DOCUMENT SEGMENT.

But then my husband told me to either get my glasses on or learn to read because the word was SALON not SALOON.
Dear Sweet Jesus, Mary, Joseph and all the very tired angels: Armageddon has come for us all and she has very bad hair.
But really? I have been wanting to grow my hair longer anyway. Besides, on Monday the 23rd, G.J. announced that in 48 hours all non-essential businesses must shut down and that in order to flatten the curve, people would be required to stay in their homes for at least two weeks, save for essential getting out reasons, like drive through coffee orders (because apparently no one knows how to make coffee at home anymore). So the only people who will be seeing me and my bad hair are four of my five sons who probably don’t notice that I even HAVE hair, my husband, whom I quit trying to look good for years ago, and my daughter on Facetime who for SURE cares about how good or bad my hair looks but soon won’t be able to see me through her own overgrown bangs.

DATA UNDER STUDY.
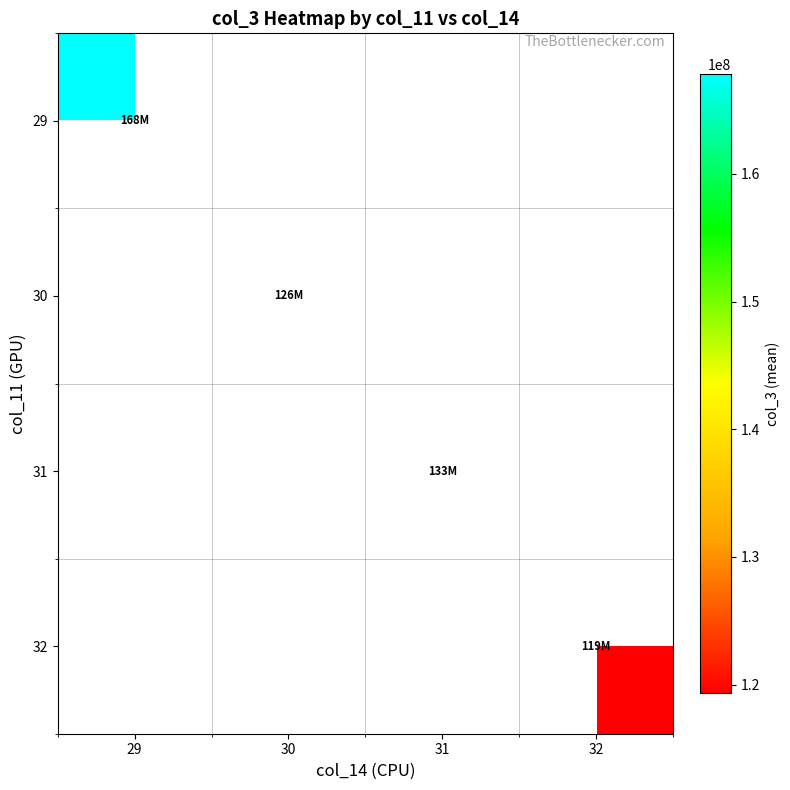

What is the minimum value shown in the chart?

119329182.7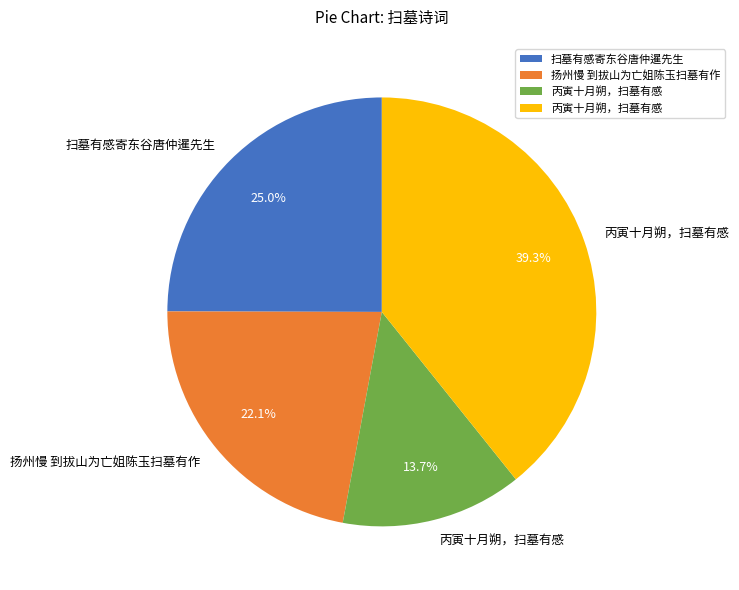

Is there any slice that represents more than half of the pie?

No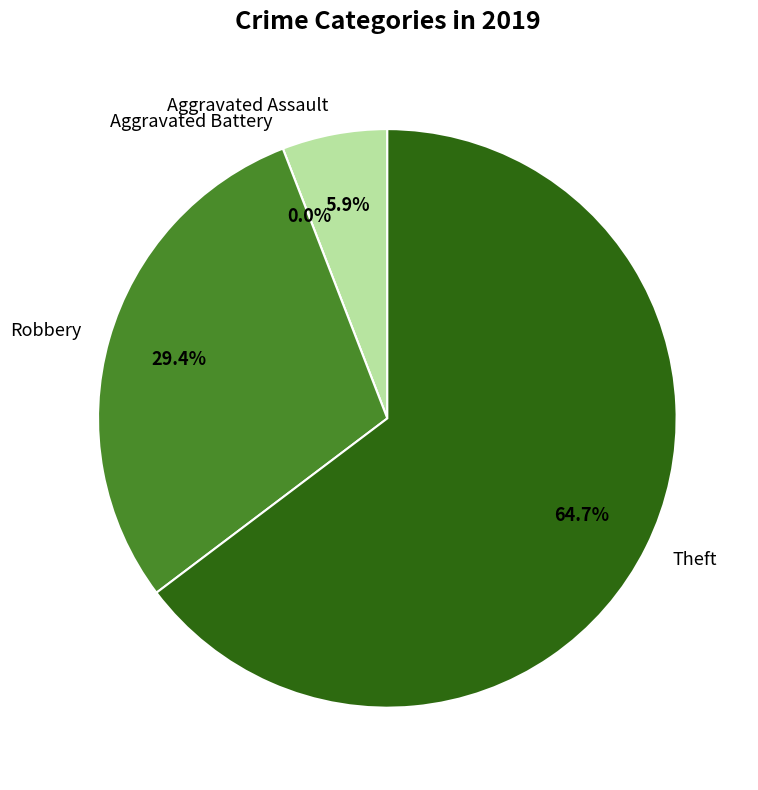

Rank the categories by value from highest to lowest.

Theft, Robbery, Aggravated Assault, Aggravated Battery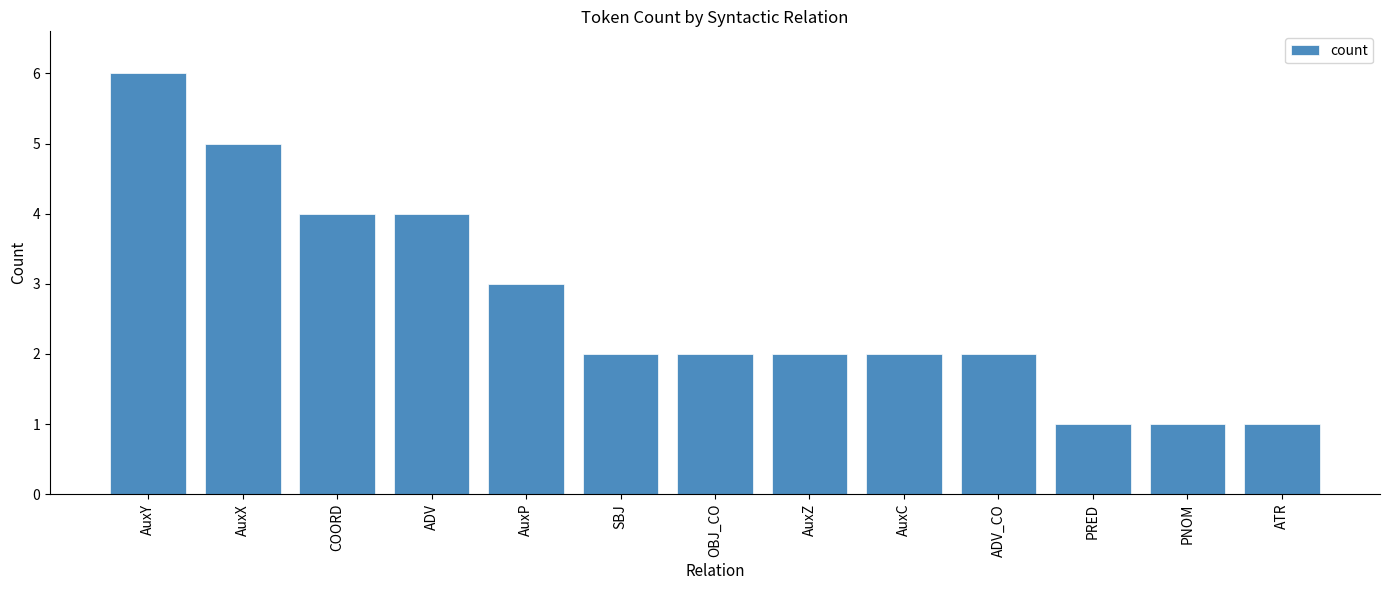

Is it true that the value at AuxZ is 2?

True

JOB ITEM.
Using the hair passage, explain in one to three sentences why so few people will see the writer's bad hair.

PROBLEM SOLUTION.
On Monday the 23rd, G.J. announced that all non-essential businesses must shut down within 48 hours. To flatten the curve, people would also have to stay home for at least two weeks, except for essential reasons. As a result, only four of the writer's five sons, the writer's husband, and the writer's daughter on Facetime will see it.